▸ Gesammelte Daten
------------------------
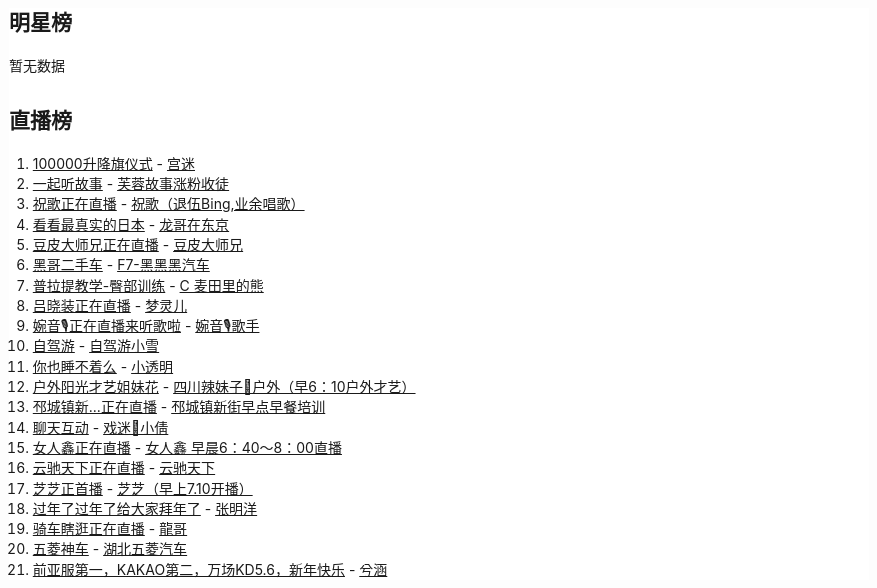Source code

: ## 明星榜

暂无数据

## 直播榜

1. [100000升降旗仪式](https://webcast.amemv.com/webcast/reflow/7060616941152586534) - [宫迷](https://www.iesdouyin.com/share/user/967212239699597?sec_uid=MS4wLjABAAAA1Nqp-7yEP8ur3sL-YUiYmuD0reY7uo_qX5BwM0DogwI)
1. [一起听故事](https://webcast.amemv.com/webcast/reflow/7060622256011103013) - [芙蓉故事涨粉收徒](https://www.iesdouyin.com/share/user/97853293089?sec_uid=MS4wLjABAAAAIjloCXLlw9BzRpglLTpCT4QEB4RsFM8fXD0vgKquiA0)
1. [祝歌正在直播](https://webcast.amemv.com/webcast/reflow/7060596819646106404) - [祝歌（退伍Bing,业余唱歌）](https://www.iesdouyin.com/share/user/1055164156098558?sec_uid=MS4wLjABAAAAgnqiZc8NubfEMuTQVTYK66bjf8dCcSztAb33SQjOOfYySfM4GRVfXbjc5Ip_Gu0r)
1. [看看最真实的日本](https://webcast.amemv.com/webcast/reflow/7060620150065138469) - [龙哥在东京](https://www.iesdouyin.com/share/user/110896236602?sec_uid=MS4wLjABAAAAQuiqEefeav_sbYe73yN_icQ8fnqnf-ny_fEgL-NL0JQ)
1. [豆皮大师兄正在直播](https://webcast.amemv.com/webcast/reflow/7060620887413771039) - [豆皮大师兄](https://www.iesdouyin.com/share/user/1063979932718648?sec_uid=MS4wLjABAAAAujZpL9rGkJudv-n1jC3lNy8BNHSzUSeYwEsyLoo7BFH273Ta2VLqQH_QPGCJ-Xp-)
1. [黑哥二手车](https://webcast.amemv.com/webcast/reflow/7060622058853862174) - [F7-黑黑黑汽车](https://www.iesdouyin.com/share/user/2551312082024228?sec_uid=MS4wLjABAAAAqLWEMhM-cCc0TNBywVLwA1H9JMU1gdSwKp59OgZZpJgUlJUWK3bIwuNU7SSvHclm)
1. [普拉提教学-臀部训练](https://webcast.amemv.com/webcast/reflow/7060622534127323941) - [C 麦田里的熊](https://www.iesdouyin.com/share/user/68259533780?sec_uid=MS4wLjABAAAAMxy4oxbgYqlqAqiVLxglnrmDSFLmBfXj4qzFRp6nSHg)
1. [吕晓装正在直播](https://webcast.amemv.com/webcast/reflow/7060600139307666176) - [梦灵儿](https://www.iesdouyin.com/share/user/77654165635?sec_uid=MS4wLjABAAAA2xSMDjkvGUFWliRIT94s1aI7LyaPmM3JOJbKFAGzITs)
1. [婉音🎙️正在直播来听歌啦](https://webcast.amemv.com/webcast/reflow/7060606034863213327) - [婉音🎙️歌手](https://www.iesdouyin.com/share/user/4468846942749928?sec_uid=MS4wLjABAAAALCR0UGp8JsLUciRY9KTe9_fASASZ6rrCvGyANcB36LlxK-UHUliq5D2KVHPkUMyh)
1. [自驾游](https://webcast.amemv.com/webcast/reflow/7060539594432973575) - [自驾游小雪](https://www.iesdouyin.com/share/user/554598740267195?sec_uid=MS4wLjABAAAAQim2zsvidpksXO64IZ-islLOJ8XBWxmZeatpglXxy0k)
1. [你也睡不着么](https://webcast.amemv.com/webcast/reflow/7060612764447804167) - [小透明](https://www.iesdouyin.com/share/user/83628676677?sec_uid=MS4wLjABAAAA06y3Ctu8QmuefqvUSU7vr0c_ZQnCqB0eaglgkelLTek)
1. [户外阳光才艺姐妹花](https://webcast.amemv.com/webcast/reflow/7060611151424981774) - [四川辣妹子🎤户外（早6：10户外才艺）](https://www.iesdouyin.com/share/user/74895633431?sec_uid=MS4wLjABAAAAQb_dLZhstH9RFs_JXB-E92FoJweS4Y-85UMzU9fldso)
1. [邳城镇新...正在直播](https://webcast.amemv.com/webcast/reflow/7060619682159676167) - [邳城镇新街早点早餐培训](https://www.iesdouyin.com/share/user/78030814423?sec_uid=MS4wLjABAAAAMx8m-ZFB6jcxTs2i10F8dygOUtMBF9HYkCtBQqN55D8)
1. [聊天互动](https://webcast.amemv.com/webcast/reflow/7060617976067787524) - [戏迷💃小倩](https://www.iesdouyin.com/share/user/100701623311?sec_uid=MS4wLjABAAAANf_FgR0tpNktvmC9_Pn-Ru15n2n-DiIbszS5gQknOaA)
1. [女人鑫正在直播](https://webcast.amemv.com/webcast/reflow/7060621599807933187) - [女人鑫 早晨6：40～8：00直播](https://www.iesdouyin.com/share/user/59714697970?sec_uid=MS4wLjABAAAAWuHDUnygqk5XxKnsSmhwa26Hu7p4zZDoiXfO1fiJTJg)
1. [云驰天下正在直播](https://webcast.amemv.com/webcast/reflow/7060620782741162783) - [云驰天下](https://www.iesdouyin.com/share/user/86897469936?sec_uid=MS4wLjABAAAAnfuQQIuqNhU_FhPuCaQ2cFSue1I435JDyx65kuaXxCw)
1. [芝芝正首播](https://webcast.amemv.com/webcast/reflow/7060615572626639629) - [芝芝（早上7.10开播）](https://www.iesdouyin.com/share/user/61020438793?sec_uid=MS4wLjABAAAA3HWXrOjkbYzTz3elDifn6ZnuPDxyNknpphesDhjpy6Y)
1. [过年了过年了给大家拜年了](https://webcast.amemv.com/webcast/reflow/7060613794610907939) - [张明洋](https://www.iesdouyin.com/share/user/96454343902?sec_uid=MS4wLjABAAAAc3Yx7XQLbhoZv-VBInNQKHsx0LQ7VRuqviIMKqAdKlU)
1. [骑车瞎逛正在直播](https://webcast.amemv.com/webcast/reflow/7060620591497235213) - [龍哥](https://www.iesdouyin.com/share/user/3742327950554632?sec_uid=MS4wLjABAAAAM9XW0o8vZDA-wQdvcYva00DT0yGqvIIV1B1ulrHhINg0yOXIWe6Ew1y3jGBuq2YY)
1. [五菱神车](https://webcast.amemv.com/webcast/reflow/7060621113415469859) - [湖北五菱汽车](https://www.iesdouyin.com/share/user/62788091833?sec_uid=MS4wLjABAAAAK35Yfw1Tr8ILbbiWUIh5cQ358_M_0zTtA6TRiOxibLQ)
1. [前亚服第一，KAKAO第二，万场KD5.6，新年快乐](https://webcast.amemv.com/webcast/reflow/7060550352344517406) - [兮涵](https://www.iesdouyin.com/share/user/71340917330?sec_uid=MS4wLjABAAAAxVK8yWP2vP7yo_n7YkAErPaQGr4UUhk2C66i-JEwX04)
------------------------
▸ AUFGABENZIEL
Ermitteln Sie, in wie vielen Zeilen der gesammelten Daten die Zeichenkette „芝芝正首播“ vorkommt, wobei Groß- und Kleinschreibung zu beachten ist. Geben Sie ausschließlich die Anzahl an.

▸ ERGEBNIS DER ÜBUNG
1